Brano fornito >>
========

Quando l’autostrada, immersa nel piatto acquitrino padano, ti ispira pace e pensieri profondi, e la barriera di Agrate ti fa scodinzolare come un cane che senta il rumore dei pmeumatici del padrone sul vialetto di casa; quando il cielo grigio pallido e la nebbia che si appiccica ai capelli ti fanno sobbalzare il cuore di gioia; quando persino la pioggerellinna insistente e il freddo umido ti sembrano confortanti, mentre fanno brillare le luci del traffico del venerdì sera come un albero di Natale; allora, cara mia, fattene una ragione. Sei milanese; nel corpo e nell’anima.
Ma lo sapevi. Lo sapevi. L’avevi intuito, soprendendo te stessa sull’orlo di una crisi di aggressività, mentre osservavi il Peruano Lento muoversi alla moviola; già lo sospettavi, nel fastidio di fronte alla disorganizzazione del processo decisionale nel team dell’ACD. Lo sapevi anche prima di partire, ma non volevi ammetterlo, e tentavi di smussare gli angoli di questa dura verità con il classico “ma-Milano-ha-i-suoi-angoli-di-bellezza”, tipico di chi la ama incondizionatamente ma non sa perché.

Ora basta. L’amore non vuole ragioni. L’ami, e non c’è su questa Terra peccato più grave che rifiutare l’amore. L’ami come si può amare un uomo bello ma ispido e trascurato, con un brutto carattere, con tanti difetti e contraddizioni, ma in fondo affidabile e capace di preziosi momenti di dolcezza, un amore di grandi sofferenze ma anche di grande rispetto e passione.

venerdì 26 ottobre 2012

centosessantaquattresimo giorno di imbarco



Milano (con tutto il suo contenuto) mi è mancata tutti i centosessantaquattro giorni in cui sono stata per mare, ma tra gli amici, i divertimenti e il grande impegno lavorativo, sono quasi sempre riuscita a tenere la nostalgia sotto controllo. Gli ultimi giorni sono stati diversi. Da quando il mio cervello ha realizzato che lo stavo riportando a casa, come un fiume che rompe una diga, immagini della mia città e delle persone che amo hanno cominciato a riversarsi davanti al mio sguardo; in modo che i miei occhi fisicamente trasmettessero al mio sistema nervoso le immagini degli interni della nave, ma il messaggio giungeva mixato con gli input provenienti dagli occhi dell’anima, come quando in TV mettono un numero di telefono in sovraimpressione.
In questo stato confusionale, aggravato dall’emozione degli ultimi abbracci, sono giunta al termine del mio viaggio.

========

Raccolta di dati >>
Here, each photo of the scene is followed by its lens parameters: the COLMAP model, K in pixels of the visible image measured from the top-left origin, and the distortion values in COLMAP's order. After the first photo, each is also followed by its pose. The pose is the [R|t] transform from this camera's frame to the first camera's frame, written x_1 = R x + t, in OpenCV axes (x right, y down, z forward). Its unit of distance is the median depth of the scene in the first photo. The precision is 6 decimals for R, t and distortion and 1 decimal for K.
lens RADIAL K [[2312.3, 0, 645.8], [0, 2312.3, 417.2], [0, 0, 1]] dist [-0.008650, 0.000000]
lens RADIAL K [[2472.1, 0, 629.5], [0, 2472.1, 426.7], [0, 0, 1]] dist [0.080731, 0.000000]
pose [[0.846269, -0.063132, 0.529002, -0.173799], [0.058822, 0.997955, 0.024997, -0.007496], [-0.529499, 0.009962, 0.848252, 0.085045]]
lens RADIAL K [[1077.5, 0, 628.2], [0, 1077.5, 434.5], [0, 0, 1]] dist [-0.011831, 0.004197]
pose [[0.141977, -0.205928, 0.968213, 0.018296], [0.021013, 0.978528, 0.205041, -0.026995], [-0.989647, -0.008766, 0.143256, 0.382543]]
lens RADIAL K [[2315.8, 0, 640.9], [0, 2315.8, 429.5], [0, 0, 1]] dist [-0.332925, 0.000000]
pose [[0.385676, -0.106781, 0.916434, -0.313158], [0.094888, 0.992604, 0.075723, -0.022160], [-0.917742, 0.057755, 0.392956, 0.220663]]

========

Ordine di lavoro >> Trascrivi il brano su Milano dalle parole "Milano (con tutto" fino a "telefono in sovraimpressione.", senza andare oltre.

Risultato qui sotto >>
Milano (con tutto il suo contenuto) mi è mancata tutti i centosessantaquattro giorni in cui sono stata per mare, ma tra gli amici, i divertimenti e il grande impegno lavorativo, sono quasi sempre riuscita a tenere la nostalgia sotto controllo. Gli ultimi giorni sono stati diversi. Da quando il mio cervello ha realizzato che lo stavo riportando a casa, come un fiume che rompe una diga, immagini della mia città e delle persone che amo hanno cominciato a riversarsi davanti al mio sguardo; in modo che i miei occhi fisicamente trasmettessero al mio sistema nervoso le immagini degli interni della nave, ma il messaggio giungeva mixato con gli input provenienti dagli occhi dell’anima, come quando in TV mettono un numero di telefono in sovraimpressione.